START INPUT FOR THIS TASK

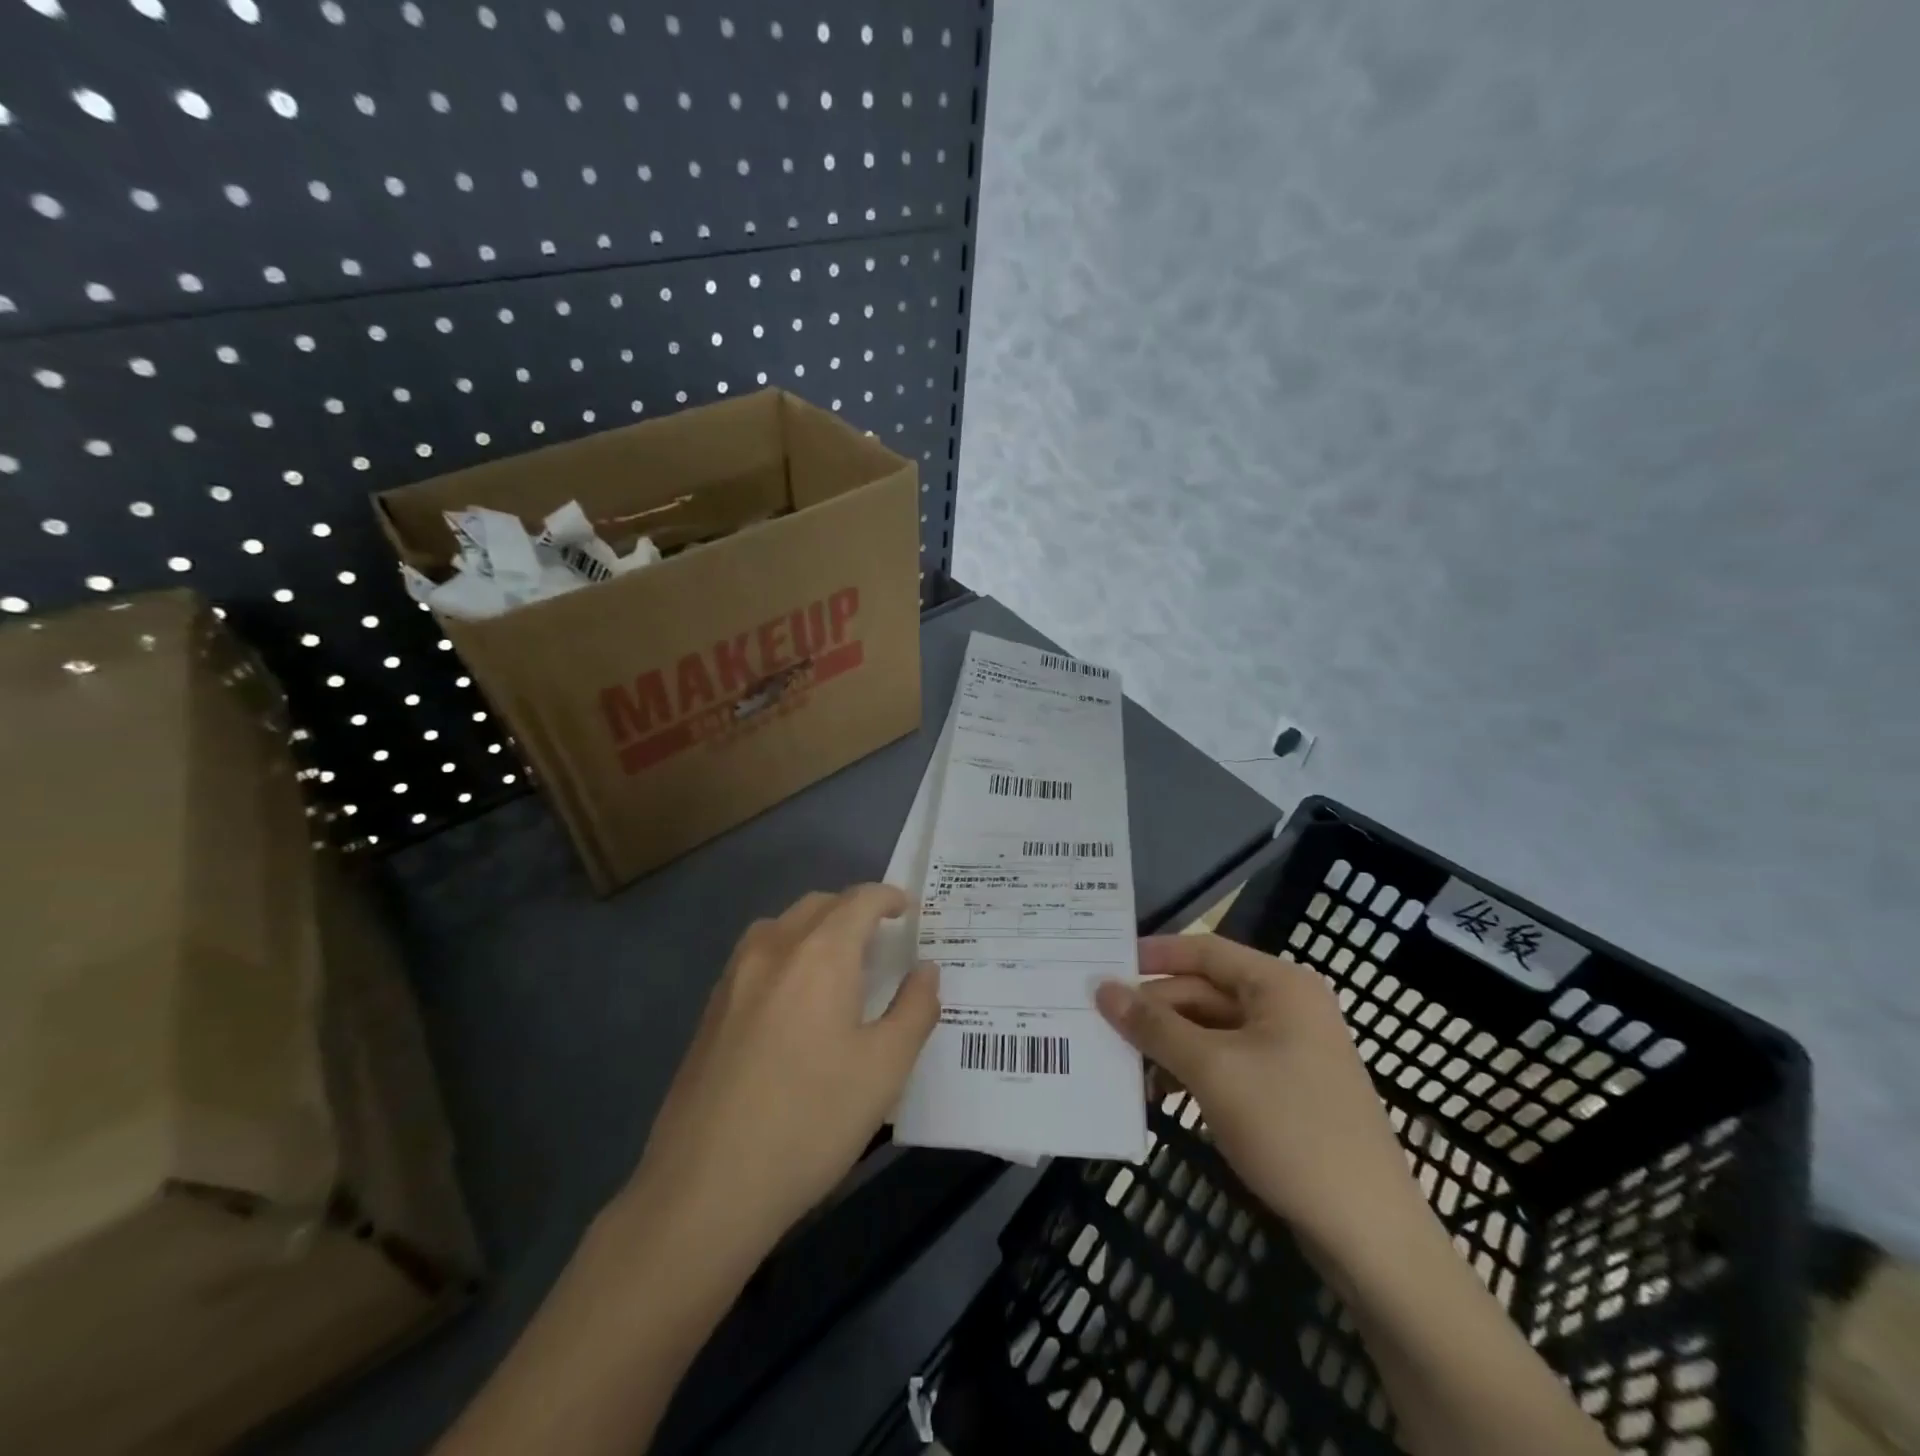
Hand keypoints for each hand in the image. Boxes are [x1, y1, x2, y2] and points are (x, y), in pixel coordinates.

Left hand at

END INPUT FOR THIS TASK
START INPUT FOR THIS TASK

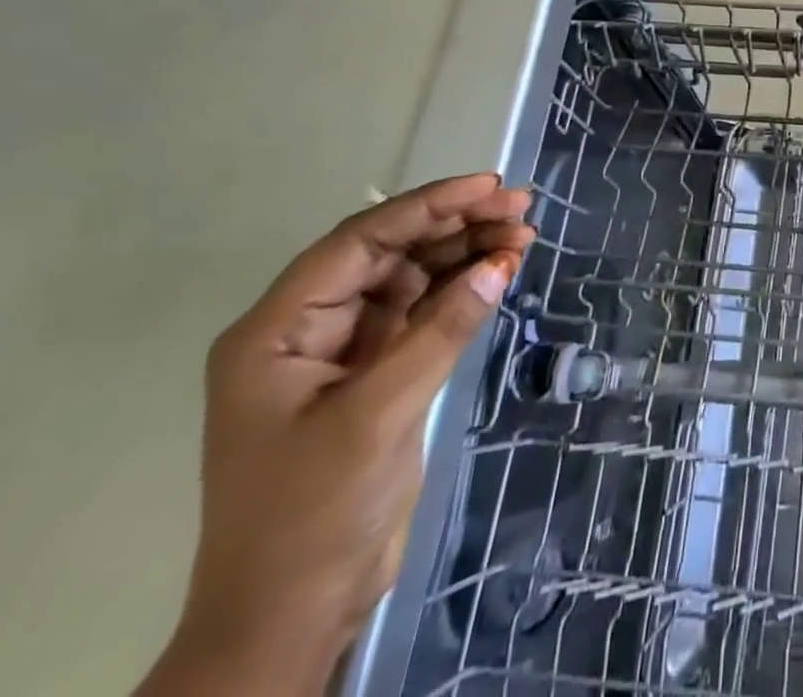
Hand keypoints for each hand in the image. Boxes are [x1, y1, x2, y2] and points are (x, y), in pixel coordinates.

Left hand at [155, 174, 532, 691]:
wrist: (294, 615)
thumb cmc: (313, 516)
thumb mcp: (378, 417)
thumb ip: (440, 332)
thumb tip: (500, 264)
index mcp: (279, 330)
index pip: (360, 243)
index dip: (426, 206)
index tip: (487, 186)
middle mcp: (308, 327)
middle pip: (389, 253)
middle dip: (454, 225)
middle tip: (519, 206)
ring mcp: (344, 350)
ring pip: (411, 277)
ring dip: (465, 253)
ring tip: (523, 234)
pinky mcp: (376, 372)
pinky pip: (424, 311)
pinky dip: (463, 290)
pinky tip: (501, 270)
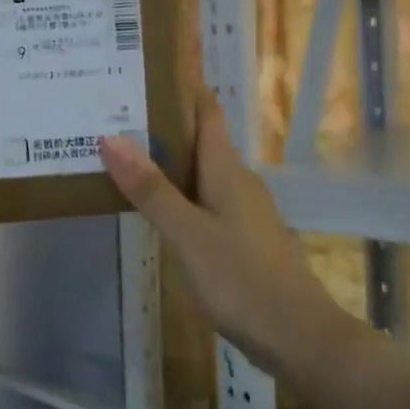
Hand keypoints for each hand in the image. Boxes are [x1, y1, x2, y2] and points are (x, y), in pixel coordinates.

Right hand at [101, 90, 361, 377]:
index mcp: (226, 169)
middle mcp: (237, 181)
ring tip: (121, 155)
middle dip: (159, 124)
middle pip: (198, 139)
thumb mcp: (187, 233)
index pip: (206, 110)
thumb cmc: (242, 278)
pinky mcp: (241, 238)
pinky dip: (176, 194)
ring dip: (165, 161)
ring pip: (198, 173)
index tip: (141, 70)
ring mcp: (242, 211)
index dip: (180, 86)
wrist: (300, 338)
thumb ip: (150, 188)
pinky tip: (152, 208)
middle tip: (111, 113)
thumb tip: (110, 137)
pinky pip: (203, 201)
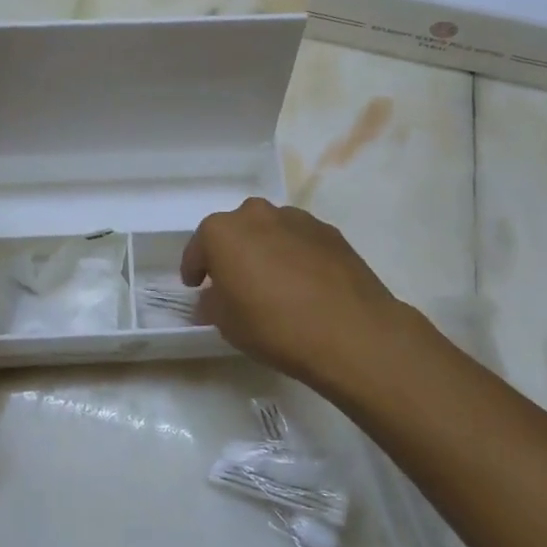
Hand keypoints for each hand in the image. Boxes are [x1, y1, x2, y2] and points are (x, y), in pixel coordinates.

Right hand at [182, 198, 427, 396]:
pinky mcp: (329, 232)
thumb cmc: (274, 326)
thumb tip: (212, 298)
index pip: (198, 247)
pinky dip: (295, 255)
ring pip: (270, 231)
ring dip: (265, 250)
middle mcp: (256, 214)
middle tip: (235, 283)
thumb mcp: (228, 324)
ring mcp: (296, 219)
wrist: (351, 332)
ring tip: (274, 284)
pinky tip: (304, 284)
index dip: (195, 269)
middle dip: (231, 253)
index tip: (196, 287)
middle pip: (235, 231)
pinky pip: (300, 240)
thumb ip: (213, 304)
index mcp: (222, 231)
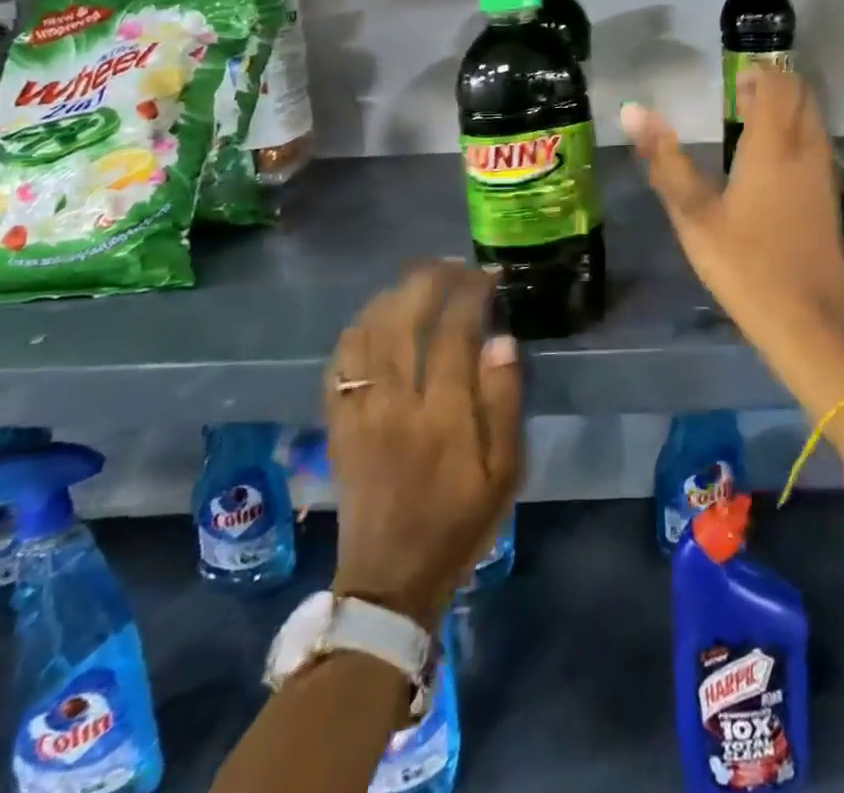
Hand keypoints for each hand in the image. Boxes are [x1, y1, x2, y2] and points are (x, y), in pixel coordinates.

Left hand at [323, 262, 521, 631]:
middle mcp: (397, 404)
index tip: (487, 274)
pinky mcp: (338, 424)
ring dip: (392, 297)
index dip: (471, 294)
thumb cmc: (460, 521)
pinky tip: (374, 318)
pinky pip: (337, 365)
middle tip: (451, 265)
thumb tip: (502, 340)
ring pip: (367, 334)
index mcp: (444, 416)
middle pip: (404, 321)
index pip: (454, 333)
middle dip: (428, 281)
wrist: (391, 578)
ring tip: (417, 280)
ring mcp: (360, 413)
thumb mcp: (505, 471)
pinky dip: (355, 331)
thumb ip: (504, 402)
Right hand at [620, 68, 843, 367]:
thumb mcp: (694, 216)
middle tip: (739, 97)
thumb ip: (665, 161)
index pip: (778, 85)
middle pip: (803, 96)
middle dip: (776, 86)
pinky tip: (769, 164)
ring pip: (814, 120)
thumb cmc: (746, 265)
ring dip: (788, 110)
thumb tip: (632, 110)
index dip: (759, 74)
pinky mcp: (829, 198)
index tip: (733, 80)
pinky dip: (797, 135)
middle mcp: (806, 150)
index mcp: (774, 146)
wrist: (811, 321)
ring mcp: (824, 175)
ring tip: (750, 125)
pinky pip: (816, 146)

END INPUT FOR THIS TASK
START INPUT FOR THIS TASK

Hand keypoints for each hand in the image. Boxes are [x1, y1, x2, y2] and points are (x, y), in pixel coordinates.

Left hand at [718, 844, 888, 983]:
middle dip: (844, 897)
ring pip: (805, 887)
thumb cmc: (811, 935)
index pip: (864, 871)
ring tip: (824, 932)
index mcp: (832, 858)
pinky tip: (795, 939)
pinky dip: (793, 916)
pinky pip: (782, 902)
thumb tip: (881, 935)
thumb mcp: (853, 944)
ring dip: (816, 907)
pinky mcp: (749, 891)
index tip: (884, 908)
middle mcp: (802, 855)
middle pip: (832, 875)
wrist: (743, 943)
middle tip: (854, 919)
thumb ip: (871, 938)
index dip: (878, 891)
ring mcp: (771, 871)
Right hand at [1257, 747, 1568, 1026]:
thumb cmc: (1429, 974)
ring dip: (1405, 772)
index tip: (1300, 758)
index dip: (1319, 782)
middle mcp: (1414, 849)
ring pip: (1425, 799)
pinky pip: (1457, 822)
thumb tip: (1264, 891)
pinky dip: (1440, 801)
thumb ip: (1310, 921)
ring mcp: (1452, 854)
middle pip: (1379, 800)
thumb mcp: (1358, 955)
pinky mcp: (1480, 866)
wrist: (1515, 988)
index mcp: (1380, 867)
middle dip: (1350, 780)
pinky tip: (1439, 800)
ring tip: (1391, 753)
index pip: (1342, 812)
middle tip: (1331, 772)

END INPUT FOR THIS TASK

TASK GOAL. Above are the records; copy from them only the lines starting at the one containing "middle pip: (235, 231)" and ending at the one containing "pinky pip: (816, 146)", exactly and without pictures.

EXERCISE ANSWER.
middle pip: (235, 231)
pinky pip: (300, 240)
thumb ip: (213, 304)
index mcp: (222, 231)
Hand keypoints for each hand in the image. Boxes are [x1, y1, x2, y2] and points are (x, y), in pixel coordinates.

Left hand at [323, 262, 521, 631]:
middle mcp: (397, 404)
index tip: (487, 274)
pinky mcp: (338, 424)
ring dip: (392, 297)
index dip: (471, 294)
thumb cmc: (460, 521)
pinky tip: (374, 318)
pinky pip: (337, 365)
middle tip: (451, 265)
thumb tip: (502, 340)
ring pip: (367, 334)
index mcp: (444, 416)
middle pip: (404, 321)
index pip: (454, 333)
middle dip: (428, 281)
wrist: (391, 578)
ring tip: (417, 280)
ring mcp: (360, 413)
thumb mcp: (505, 471)
pinky dip: (355, 331)
thumb ip: (504, 402)
Right hand at [620, 68, 843, 367]:
thumb mcp: (694, 216)
middle tip: (739, 97)
thumb ip: (665, 161)
index pip: (778, 85)
middle pip: (803, 96)
middle dip: (776, 86)
pinky tip: (769, 164)
ring pip: (814, 120)
thumb cmc: (746, 265)
ring dip: (788, 110)
thumb tip: (632, 110)
index dip: (759, 74)
pinky mcp: (829, 198)
index tip: (733, 80)
pinky dip: (797, 135)
middle mcp: (806, 150)
index mcp: (774, 146)
wrist: (811, 321)
ring mcp: (824, 175)
ring tip: (750, 125)
pinky pip: (816, 146)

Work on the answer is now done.